Government needs to take it slow in mortgage case
Source: The Olympian
The Department of Justice must not rush to settle with financial institutions that engaged in alleged illegal mortgage foreclosures.
Ongoing settlement talks between state attorneys general, the White House, banks and mortgage companies, and federal fraud regulators have reportedly led to a proposed $20 billion settlement that would absolve the financial institutions of further civil and criminal liability stemming from alleged fraudulent foreclosure practices.
U.S. Sen. Maria Cantwell, D-Wash., sent a letter to U.S. Attorney General Eric Holder last week, urging him to proceed cautiously with the settlement and conduct a full investigation into the alleged foreclosure fraud.

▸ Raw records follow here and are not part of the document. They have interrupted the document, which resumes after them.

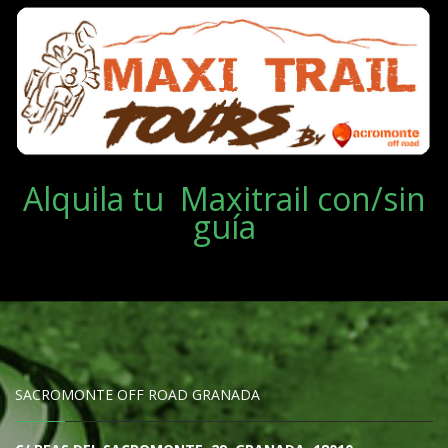
Alquila tu Maxitrail con/sin
guía
SACROMONTE OFF ROAD GRANADA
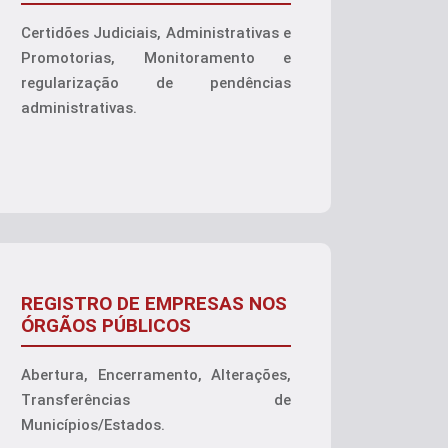
Certidões Judiciais, Administrativas e
Promotorias, Monitoramento e
regularização de pendências
administrativas.
REGISTRO DE EMPRESAS NOS
ÓRGÃOS PÚBLICOS
Abertura, Encerramento, Alterações,
Transferências de
Municípios/Estados.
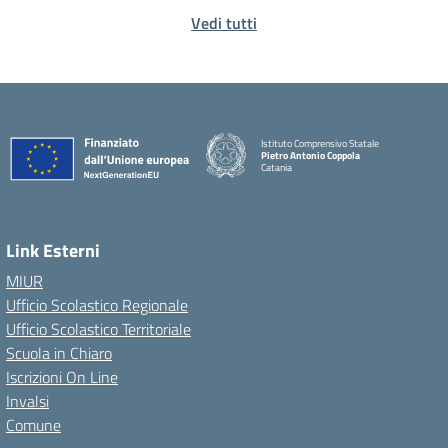
Vedi tutti
Istituto Comprensivo Statale
Pietro Antonio Coppola
Catania
Link Esterni
MIUR
Ufficio Scolastico Regionale
Ufficio Scolastico Territoriale
Scuola in Chiaro
Iscrizioni On Line
Invalsi
Comune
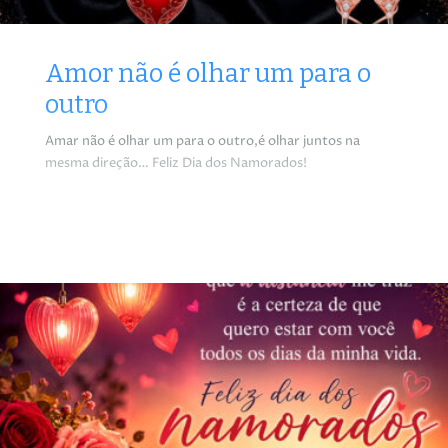
Amor não é olhar um para o
outro
Amar não é olhar um para o outro,é olhar juntos na
mesma direção… Feliz Dia dos Namorados!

Cantwell raises legitimate concerns that the settlement may not provide adequate compensation for the millions of American taxpayers, homeowners and investors who lost trillions of dollars during the housing bubble scheme.

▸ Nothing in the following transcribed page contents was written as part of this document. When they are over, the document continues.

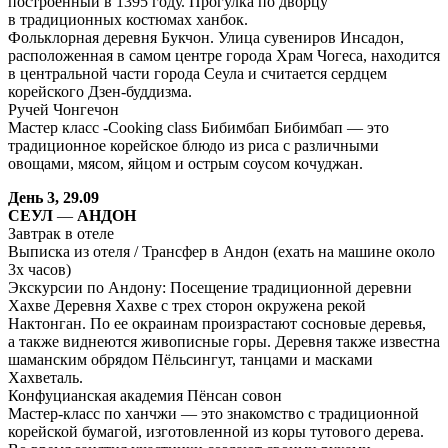
построенный в 1395 году. Прогулка по дворцу
в традиционных костюмах ханбок.
Фольклорная деревня Букчон. Улица сувениров Инсадон,
расположенная в самом центре города Храм Чогеса, находится
в центральной части города Сеула и считается сердцем
корейского Дзен-буддизма.
Ручей Чонгечон
Мастер класс -Cooking class Бибимбап Бибимбап — это
традиционное корейское блюдо из риса с различными
овощами, мясом, яйцом и острым соусом кочуджан.
День 3, 29.09
СЕУЛ
—
АНДОН
Завтрак в отеле
Выписка из отеля / Трансфер в Андон (ехать на машине около
3х часов)
Экскурсии по Андону: Посещение традиционной деревни
Хахве Деревня Хахве с трех сторон окружена рекой
Нактонган. По ее окраинам произрастают сосновые деревья,
а также виднеются живописные горы. Деревня также известна
шаманским обрядом Пёльсингут, танцами и масками
Хахветаль.
Конфуцианская академия Пёнсан совон
Мастер-класс по ханчжи — это знакомство с традиционной
корейской бумагой, изготовленной из коры тутового дерева.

She noted an ongoing Treasury Department probe into whether 10 major banks may have illegally foreclosed on some 4,500 active-duty servicemen and women.
“The largest financial institutions... pumped up profits and home prices while dumping any potential losses on homeowners, taxpayers and investors,” she wrote in her letter to Holder. “As a result of the pump-and dump-scheme ... an estimated 14 million Americans are underwater, owing $700 billion more on their homes than their homes are worth.”
Through the first half of 2011, Washington state had the 15th-highest foreclosure rate in the country with nearly 29,500 properties in foreclosure, Cantwell noted from a RealtyTrac report.
An argument can be made that the proposed $20 billion settlement is far from adequate, especially if the fraudulent mortgage practices prove to be endemic to the banking and mortgage industries.